= Human factors integration =

Integration of human factors and ergonomics into the systems engineering process

Human Factors Integration (HFI) is the process adopted by a number of key industries (notably defence and hazardous industries like oil & gas) in Europe to integrate human factors and ergonomics into the systems engineering process. Although each industry has different goals, processes, and set of domains (see below the seven MANPRINT-defined domains), the underlying approach is the same.

==Overview==
In essence, HFI tries to reconcile the top down nature of system engineering with the iterative nature of a user centred design approach (e.g. ISO 6385 or ISO 9241-210). It often does this by creating a Human Factors Integration Plan (HFIP) that sits alongside the system development plan. The purpose of the HFIP is to define how the Human Factors Engineering activities necessary for the successful delivery of a particular system will be conducted.

It establishes the guiding principles to be followed by the project to implement the best-practice Human Factors methods. As well as the principles involved, the Plan normally describes the organisation, processes and controls necessary over the entire life cycle of the system from the concept phase through to decommissioning.

==Domains==

HFI undertakes this by conducting a formal process that identifies and reconciles human related issues. These issues are split for convenience into domains. The seven domains defined by the US Army under its MANPRINT programme are:

Manpower - The number of military and civilian personnel required and potentially available to operate, maintain, sustain and provide training for systems

Personnel - The cognitive and physical capabilities required to be able to train for, operate, maintain and sustain systems.

Training - The instruction or education, and on-the-job or unit training required to provide personnel their essential job skills, knowledge, values and attributes.

Human Factors Engineering - The integration of human characteristics into system definition, design, development, and evaluation to optimise human-machine performance under operational conditions.

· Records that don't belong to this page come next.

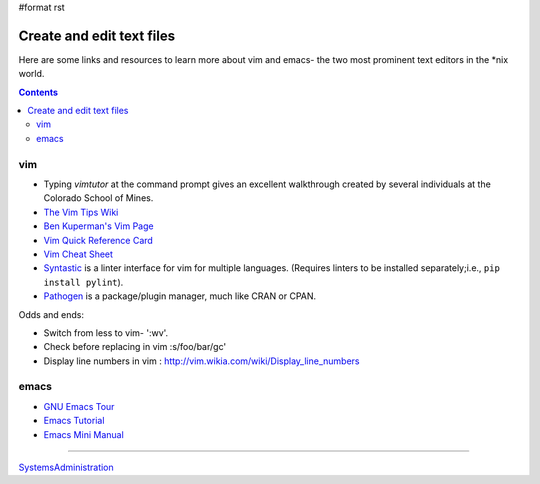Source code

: #format rst

Create and edit text files
==========================

Here are some links and resources to learn more about vim and emacs- the two most prominent text editors in the *nix world.

.. contents:: :depth: 2

vim
---

* Typing *vimtutor* at the command prompt gives an excellent walkthrough created by several individuals at the Colorado School of Mines.

* `The Vim Tips Wiki`_

* `Ben Kuperman's Vim Page`_

* `Vim Quick Reference Card`_

* `Vim Cheat Sheet`_

* Syntastic_ is a linter interface for vim for multiple languages.  (Requires linters to be installed separately;i.e., ``pip install pylint``).

* Pathogen_ is a package/plugin manager, much like CRAN or CPAN.

Odds and ends:

* Switch from less to vim- ':wv'.

* Check before replacing in vim :s/foo/bar/gc'

* Display line numbers in vim : http://vim.wikia.com/wiki/Display_line_numbers

emacs
-----

* `GNU Emacs Tour`_

* `Emacs Tutorial`_

* `Emacs Mini Manual`_

-------------------------



SystemsAdministration_

.. ############################################################################

.. _The Vim Tips Wiki: http://vim.wikia.com/wiki/Vim_Tips_Wiki

.. _Ben Kuperman's Vim Page: https://www.cs.oberlin.edu/~kuperman/help/vim/

.. _Vim Quick Reference Card: http://tnerual.eriogerg.free.fr/vim.html

.. _Vim Cheat Sheet: http://vimcheatsheet.com/

.. _Syntastic: https://github.com/vim-syntastic/syntastic

.. _Pathogen: https://github.com/tpope/vim-pathogen

.. _GNU Emacs Tour: http://www.gnu.org/software/emacs/tour/

.. _Emacs Tutorial: http://www2.lib.uchicago.edu/keith/tcl-course/emacs-tutorial.html

.. _Emacs Mini Manual: http://tuhdo.github.io/emacs-tutor.html

.. _SystemsAdministration: ../SystemsAdministration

Health Hazard Assessment - Short or long term hazards to health occurring as a result of normal operation of the system.

System safety - Safety risks occurring when the system is functioning in an abnormal manner.

Soldier Survivability - The characteristics of a system that can reduce fratricide, detectability and probability of being attacked and minimize system damage, soldier injury and cognitive and physical fatigue.

The UK Ministry of Defence (MoD) adopted a similar HFI approach to MANPRINT in the early 1990s, but excluded Soldier Survivability. Subsequently the MoD added a seventh 'Social & Organisational' domain. Some industries also include habitability as a separate domain.

==HFI Plan==
The HFI plan scope defines the relationship between all the activities and the Human Factors domains and provides a systematic approach to ensure that:
- The human role in the system is defined to optimise human performance in relation to the core system architecture and ancillary equipment.
- Adequate human-equipment analyses and trade-off studies are performed, revisiting the assumptions throughout the system life cycle. The process is iterative. As the programme progresses, the HF activities involve greater depth of analysis.
- Biomedical analysis and design support includes the environmental protection necessary to promote health and safety, and the capability for safe operation and maintenance of the core architecture and ancillary equipment.
- Training characteristics (materials, environment, evaluation criteria, etc.) for system personnel are identified.
- System testing and evaluation is conducted to verify that users can safely and effectively operate, maintain and support equipment in its intended environment.
- The design meets agreed operational performance standards and where this is not the case, to modify the design or associated training in such a way that the resultant crewed system meets the required standards.